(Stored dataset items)
* * *
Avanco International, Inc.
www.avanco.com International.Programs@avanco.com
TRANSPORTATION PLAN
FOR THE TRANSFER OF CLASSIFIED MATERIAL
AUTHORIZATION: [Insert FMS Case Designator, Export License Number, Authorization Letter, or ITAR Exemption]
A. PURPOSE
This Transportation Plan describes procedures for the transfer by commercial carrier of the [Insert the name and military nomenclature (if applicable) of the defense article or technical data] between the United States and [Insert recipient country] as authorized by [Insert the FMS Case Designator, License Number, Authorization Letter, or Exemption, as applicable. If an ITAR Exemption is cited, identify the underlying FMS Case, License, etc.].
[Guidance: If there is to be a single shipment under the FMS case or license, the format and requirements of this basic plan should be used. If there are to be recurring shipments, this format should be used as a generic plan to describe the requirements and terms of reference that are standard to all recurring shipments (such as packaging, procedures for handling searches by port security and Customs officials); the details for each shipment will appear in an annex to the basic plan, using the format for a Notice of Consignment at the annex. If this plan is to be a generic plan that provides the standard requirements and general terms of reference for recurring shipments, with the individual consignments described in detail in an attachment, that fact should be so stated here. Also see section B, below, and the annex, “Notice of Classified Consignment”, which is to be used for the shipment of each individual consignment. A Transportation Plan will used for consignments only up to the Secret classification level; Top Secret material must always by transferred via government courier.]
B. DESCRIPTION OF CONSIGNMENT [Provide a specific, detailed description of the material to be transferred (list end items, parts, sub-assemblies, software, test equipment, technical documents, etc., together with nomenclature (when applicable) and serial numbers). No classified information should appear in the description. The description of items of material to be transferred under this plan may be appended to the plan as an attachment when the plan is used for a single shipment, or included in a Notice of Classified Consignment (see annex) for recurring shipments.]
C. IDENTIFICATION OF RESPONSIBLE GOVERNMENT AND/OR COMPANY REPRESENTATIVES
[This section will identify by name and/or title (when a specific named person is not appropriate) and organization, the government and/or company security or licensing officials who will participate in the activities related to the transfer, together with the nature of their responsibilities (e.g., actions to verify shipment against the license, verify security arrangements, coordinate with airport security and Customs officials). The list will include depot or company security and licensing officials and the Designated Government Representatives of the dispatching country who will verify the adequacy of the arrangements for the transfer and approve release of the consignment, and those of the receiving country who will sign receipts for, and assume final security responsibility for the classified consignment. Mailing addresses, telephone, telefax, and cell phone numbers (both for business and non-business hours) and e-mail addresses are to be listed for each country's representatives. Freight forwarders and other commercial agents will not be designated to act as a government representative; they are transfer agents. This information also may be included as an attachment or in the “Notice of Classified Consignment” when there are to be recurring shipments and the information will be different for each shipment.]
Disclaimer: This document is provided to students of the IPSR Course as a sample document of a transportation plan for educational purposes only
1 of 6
* * *
◆ EXERCISE OBJECTIVE ◆
Every line from the one containing "[This section will" through the final line of the data above is to be restated word for word, and nothing more.

◆ RESULT ◆
[This section will identify by name and/or title (when a specific named person is not appropriate) and organization, the government and/or company security or licensing officials who will participate in the activities related to the transfer, together with the nature of their responsibilities (e.g., actions to verify shipment against the license, verify security arrangements, coordinate with airport security and Customs officials). The list will include depot or company security and licensing officials and the Designated Government Representatives of the dispatching country who will verify the adequacy of the arrangements for the transfer and approve release of the consignment, and those of the receiving country who will sign receipts for, and assume final security responsibility for the classified consignment. Mailing addresses, telephone, telefax, and cell phone numbers (both for business and non-business hours) and e-mail addresses are to be listed for each country's representatives. Freight forwarders and other commercial agents will not be designated to act as a government representative; they are transfer agents. This information also may be included as an attachment or in the “Notice of Classified Consignment” when there are to be recurring shipments and the information will be different for each shipment.]
Disclaimer: This document is provided to students of the IPSR Course as a sample document of a transportation plan for educational purposes only
1 of 6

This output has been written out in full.